[EXERCISE REQUIREMENTS] Reproduce the forum thread on CO2, pH and water hardness word for word, in full.

PASSAGE PROVIDED section start

# What is the relationship between CO2, pH and gh/kh?



## bwingate (Aug 20, 2006)

I've been keeping a planted tank for a number of years. Since I've been in school the past two years, the tank has been on "autopilot." I've decided to take back the controls and start fiddling with the tank.

I remember that the used to be a chart of the relationship between gH and pH that would allow you to derive what your CO2 levels are. Does anyone know where I can find this chart and if it is still valid? Are there other better (easier) ways to determine CO2 levels?

Tank params:

46 gallon bowfront
55w + 96w CF lighting
Pressurize CO2
tank chemistry is unknown
EI fertilization schedule being followed based on 40g of water
Moderately planted (or, I could probably double the amount of plant matter in there, but it would take some planning)

Thanks everyone,
Bruce


----------



## TWood (Dec 9, 2004)

bwingate said:


> I remember that the used to be a chart of the relationship between gH and pH that would allow you to derive what your CO2 levels are. Does anyone know where I can find this chart and if it is still valid? Are there other better (easier) ways to determine CO2 levels?


It's a relationship between pH and alkalinity, also sometimes called KH.

[The Krib] CO2 & Water Hardness

Look for the link that goes here:

CO2 Chart

However, the charts have mislead a lot of people. Current thinking is that 30ppm is optimal CO2, and for chemical relationships that are beyond my understanding, it appears that if you lower the baseline pH of the water by about one full unit, then that will be where the CO2 concentration is about 30ppm.

PASSAGE PROVIDED section end
GIVEN ENTRIES section start

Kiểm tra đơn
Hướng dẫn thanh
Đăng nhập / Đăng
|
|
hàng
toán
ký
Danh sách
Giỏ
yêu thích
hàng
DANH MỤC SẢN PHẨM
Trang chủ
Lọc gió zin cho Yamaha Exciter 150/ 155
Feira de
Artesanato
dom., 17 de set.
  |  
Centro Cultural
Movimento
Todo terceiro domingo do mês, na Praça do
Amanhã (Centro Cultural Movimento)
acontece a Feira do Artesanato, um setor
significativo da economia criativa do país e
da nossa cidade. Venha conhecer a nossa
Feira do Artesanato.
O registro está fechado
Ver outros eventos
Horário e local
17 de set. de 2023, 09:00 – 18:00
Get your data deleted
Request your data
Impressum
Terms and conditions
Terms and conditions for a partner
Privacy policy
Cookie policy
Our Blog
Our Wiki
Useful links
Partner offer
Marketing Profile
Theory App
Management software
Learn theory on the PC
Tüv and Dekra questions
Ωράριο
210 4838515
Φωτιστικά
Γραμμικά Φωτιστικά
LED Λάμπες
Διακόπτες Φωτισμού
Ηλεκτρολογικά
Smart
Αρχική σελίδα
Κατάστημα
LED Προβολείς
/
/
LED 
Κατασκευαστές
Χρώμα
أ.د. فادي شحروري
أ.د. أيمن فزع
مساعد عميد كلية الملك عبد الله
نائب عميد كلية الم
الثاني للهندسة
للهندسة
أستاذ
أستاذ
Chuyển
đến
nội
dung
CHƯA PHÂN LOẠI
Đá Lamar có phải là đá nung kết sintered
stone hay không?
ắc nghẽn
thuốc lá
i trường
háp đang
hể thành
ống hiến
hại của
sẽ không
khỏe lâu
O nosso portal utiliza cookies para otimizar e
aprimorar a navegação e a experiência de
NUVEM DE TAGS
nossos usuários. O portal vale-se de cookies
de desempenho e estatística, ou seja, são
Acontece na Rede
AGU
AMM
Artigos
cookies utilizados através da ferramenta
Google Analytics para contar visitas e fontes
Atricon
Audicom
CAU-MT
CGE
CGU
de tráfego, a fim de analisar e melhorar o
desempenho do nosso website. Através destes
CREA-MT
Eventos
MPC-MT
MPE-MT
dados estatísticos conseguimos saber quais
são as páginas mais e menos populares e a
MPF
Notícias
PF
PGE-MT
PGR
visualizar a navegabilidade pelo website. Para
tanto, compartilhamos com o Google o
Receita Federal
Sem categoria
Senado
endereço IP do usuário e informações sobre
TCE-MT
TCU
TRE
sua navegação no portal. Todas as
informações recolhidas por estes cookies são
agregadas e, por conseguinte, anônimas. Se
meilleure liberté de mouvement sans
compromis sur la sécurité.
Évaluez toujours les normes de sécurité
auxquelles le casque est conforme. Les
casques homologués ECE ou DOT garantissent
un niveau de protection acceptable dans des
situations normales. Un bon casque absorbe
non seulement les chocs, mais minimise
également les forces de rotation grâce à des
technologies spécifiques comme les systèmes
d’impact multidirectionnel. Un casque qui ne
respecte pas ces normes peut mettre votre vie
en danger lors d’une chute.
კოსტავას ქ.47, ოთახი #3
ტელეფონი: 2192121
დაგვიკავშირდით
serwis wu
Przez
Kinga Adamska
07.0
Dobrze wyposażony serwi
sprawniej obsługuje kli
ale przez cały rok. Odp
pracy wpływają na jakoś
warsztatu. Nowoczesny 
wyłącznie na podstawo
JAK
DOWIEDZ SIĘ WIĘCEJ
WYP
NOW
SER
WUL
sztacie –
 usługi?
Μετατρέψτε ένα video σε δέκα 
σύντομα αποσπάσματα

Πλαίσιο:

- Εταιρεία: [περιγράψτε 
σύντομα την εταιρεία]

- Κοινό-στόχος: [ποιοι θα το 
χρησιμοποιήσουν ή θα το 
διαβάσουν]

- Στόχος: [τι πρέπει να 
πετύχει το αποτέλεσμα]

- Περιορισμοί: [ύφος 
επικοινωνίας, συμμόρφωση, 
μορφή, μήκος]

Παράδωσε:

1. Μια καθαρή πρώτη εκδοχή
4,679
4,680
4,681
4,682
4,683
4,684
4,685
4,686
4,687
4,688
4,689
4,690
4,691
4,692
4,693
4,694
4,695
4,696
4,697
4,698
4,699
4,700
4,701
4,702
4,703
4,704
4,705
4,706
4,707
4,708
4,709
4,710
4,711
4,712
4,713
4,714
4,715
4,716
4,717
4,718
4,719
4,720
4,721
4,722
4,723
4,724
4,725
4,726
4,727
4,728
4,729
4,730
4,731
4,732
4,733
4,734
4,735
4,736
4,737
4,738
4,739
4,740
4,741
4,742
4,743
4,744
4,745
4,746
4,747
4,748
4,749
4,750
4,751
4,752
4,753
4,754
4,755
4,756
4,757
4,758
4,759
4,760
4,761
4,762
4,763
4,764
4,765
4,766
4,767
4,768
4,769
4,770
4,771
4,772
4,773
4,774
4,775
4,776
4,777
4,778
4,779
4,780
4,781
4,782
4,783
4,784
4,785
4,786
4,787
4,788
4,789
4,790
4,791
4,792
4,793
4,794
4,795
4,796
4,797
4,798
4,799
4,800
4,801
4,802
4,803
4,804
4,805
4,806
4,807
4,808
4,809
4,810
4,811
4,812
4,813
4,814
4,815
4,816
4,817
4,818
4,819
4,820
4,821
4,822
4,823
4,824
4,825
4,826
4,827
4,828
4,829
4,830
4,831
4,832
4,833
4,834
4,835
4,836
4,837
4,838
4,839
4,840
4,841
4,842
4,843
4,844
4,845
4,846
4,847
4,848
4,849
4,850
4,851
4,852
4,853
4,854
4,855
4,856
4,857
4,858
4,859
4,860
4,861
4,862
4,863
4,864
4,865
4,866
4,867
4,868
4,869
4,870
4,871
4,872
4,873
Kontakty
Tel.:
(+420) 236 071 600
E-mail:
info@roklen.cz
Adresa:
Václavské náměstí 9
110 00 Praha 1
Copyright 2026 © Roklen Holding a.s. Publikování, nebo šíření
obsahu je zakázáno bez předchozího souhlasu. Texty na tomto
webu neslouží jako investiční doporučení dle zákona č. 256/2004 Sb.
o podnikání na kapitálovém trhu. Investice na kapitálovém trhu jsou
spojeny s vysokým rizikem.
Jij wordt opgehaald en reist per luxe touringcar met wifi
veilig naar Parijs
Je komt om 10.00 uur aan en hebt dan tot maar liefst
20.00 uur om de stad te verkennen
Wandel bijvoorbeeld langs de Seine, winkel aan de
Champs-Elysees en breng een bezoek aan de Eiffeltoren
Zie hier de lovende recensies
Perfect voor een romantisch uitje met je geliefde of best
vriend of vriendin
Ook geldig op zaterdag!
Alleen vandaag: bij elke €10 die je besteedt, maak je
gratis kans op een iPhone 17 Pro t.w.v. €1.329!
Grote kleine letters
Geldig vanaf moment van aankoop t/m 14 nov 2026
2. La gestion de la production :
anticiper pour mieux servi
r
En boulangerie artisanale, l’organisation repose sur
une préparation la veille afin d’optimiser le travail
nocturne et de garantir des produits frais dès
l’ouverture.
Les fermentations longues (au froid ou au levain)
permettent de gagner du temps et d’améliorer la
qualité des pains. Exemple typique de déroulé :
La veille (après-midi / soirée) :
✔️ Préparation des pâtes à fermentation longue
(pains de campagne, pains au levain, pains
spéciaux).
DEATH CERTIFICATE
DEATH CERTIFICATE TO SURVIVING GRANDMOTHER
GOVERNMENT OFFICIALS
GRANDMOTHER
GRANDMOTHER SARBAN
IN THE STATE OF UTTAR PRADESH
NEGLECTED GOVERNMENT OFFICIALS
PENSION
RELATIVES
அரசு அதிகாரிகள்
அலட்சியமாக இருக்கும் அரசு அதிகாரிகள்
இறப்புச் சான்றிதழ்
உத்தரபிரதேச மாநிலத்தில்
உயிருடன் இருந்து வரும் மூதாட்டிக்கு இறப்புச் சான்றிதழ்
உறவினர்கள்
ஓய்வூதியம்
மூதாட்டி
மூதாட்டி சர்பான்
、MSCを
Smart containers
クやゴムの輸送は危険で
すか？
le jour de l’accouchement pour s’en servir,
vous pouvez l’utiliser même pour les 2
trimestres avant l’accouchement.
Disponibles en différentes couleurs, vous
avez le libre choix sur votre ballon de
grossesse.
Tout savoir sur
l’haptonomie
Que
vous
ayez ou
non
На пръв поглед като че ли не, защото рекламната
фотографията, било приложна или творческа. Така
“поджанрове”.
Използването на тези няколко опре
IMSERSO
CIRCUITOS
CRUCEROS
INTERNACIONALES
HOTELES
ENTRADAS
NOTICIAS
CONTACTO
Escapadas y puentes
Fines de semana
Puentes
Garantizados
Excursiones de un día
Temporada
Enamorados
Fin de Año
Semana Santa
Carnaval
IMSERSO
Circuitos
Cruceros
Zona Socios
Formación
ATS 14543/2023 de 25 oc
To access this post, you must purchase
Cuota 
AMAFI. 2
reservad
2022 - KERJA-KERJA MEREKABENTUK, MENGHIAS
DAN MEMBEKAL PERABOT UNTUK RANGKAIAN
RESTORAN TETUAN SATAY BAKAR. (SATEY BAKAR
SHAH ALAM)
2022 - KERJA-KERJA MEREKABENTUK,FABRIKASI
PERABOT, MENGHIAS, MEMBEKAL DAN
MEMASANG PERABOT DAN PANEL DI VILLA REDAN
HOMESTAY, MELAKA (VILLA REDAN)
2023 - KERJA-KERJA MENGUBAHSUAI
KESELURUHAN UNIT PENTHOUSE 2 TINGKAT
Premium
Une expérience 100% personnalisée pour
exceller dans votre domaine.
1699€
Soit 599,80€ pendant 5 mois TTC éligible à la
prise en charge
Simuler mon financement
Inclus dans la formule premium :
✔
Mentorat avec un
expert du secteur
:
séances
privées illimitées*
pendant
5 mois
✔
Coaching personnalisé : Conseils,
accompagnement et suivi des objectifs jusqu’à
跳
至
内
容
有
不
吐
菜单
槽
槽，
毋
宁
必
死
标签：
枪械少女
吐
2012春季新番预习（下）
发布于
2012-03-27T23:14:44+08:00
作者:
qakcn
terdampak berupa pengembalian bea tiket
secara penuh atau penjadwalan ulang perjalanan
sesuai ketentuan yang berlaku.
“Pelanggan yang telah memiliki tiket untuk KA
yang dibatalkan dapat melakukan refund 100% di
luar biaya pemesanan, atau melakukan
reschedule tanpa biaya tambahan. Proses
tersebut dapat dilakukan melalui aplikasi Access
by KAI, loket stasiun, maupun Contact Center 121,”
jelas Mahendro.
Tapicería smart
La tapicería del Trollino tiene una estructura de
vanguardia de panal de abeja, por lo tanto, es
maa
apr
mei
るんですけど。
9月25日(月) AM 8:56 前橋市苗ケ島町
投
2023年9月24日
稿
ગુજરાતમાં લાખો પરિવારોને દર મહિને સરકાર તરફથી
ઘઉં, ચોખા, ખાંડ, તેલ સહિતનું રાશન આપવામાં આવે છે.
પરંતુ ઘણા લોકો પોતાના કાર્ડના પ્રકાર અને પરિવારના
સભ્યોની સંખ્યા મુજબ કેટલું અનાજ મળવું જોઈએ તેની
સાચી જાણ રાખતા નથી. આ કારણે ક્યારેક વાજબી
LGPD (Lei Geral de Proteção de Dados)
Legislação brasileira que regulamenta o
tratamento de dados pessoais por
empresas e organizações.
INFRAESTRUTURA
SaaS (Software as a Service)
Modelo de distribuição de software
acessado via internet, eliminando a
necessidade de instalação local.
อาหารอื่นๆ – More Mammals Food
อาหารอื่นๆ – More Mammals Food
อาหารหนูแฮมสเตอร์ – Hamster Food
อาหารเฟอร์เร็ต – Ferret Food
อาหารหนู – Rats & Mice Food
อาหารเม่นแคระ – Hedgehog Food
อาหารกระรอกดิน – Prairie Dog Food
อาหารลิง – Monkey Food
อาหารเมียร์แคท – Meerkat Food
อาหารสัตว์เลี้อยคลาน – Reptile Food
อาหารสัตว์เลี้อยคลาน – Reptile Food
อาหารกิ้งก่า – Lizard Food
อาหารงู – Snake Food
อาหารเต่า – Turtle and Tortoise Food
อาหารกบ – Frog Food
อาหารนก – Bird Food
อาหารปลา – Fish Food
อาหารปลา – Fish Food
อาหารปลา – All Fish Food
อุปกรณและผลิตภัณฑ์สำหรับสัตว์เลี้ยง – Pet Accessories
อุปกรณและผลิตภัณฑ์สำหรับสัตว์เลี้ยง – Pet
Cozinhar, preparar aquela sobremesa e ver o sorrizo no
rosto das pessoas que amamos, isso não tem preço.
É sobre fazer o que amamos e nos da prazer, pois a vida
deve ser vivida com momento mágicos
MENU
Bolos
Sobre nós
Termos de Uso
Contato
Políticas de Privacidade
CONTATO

GIVEN ENTRIES section end

[WRITTEN RESPONSE]
# What is the relationship between CO2, pH and gh/kh?



## bwingate (Aug 20, 2006)

I've been keeping a planted tank for a number of years. Since I've been in school the past two years, the tank has been on "autopilot." I've decided to take back the controls and start fiddling with the tank.

I remember that the used to be a chart of the relationship between gH and pH that would allow you to derive what your CO2 levels are. Does anyone know where I can find this chart and if it is still valid? Are there other better (easier) ways to determine CO2 levels?

Tank params:

46 gallon bowfront
55w + 96w CF lighting
Pressurize CO2
tank chemistry is unknown
EI fertilization schedule being followed based on 40g of water
Moderately planted (or, I could probably double the amount of plant matter in there, but it would take some planning)

Thanks everyone,
Bruce


----------



## TWood (Dec 9, 2004)

bwingate said:


> I remember that the used to be a chart of the relationship between gH and pH that would allow you to derive what your CO2 levels are. Does anyone know where I can find this chart and if it is still valid? Are there other better (easier) ways to determine CO2 levels?


It's a relationship between pH and alkalinity, also sometimes called KH.

[The Krib] CO2 & Water Hardness

Look for the link that goes here:

CO2 Chart

However, the charts have mislead a lot of people. Current thinking is that 30ppm is optimal CO2, and for chemical relationships that are beyond my understanding, it appears that if you lower the baseline pH of the water by about one full unit, then that will be where the CO2 concentration is about 30ppm.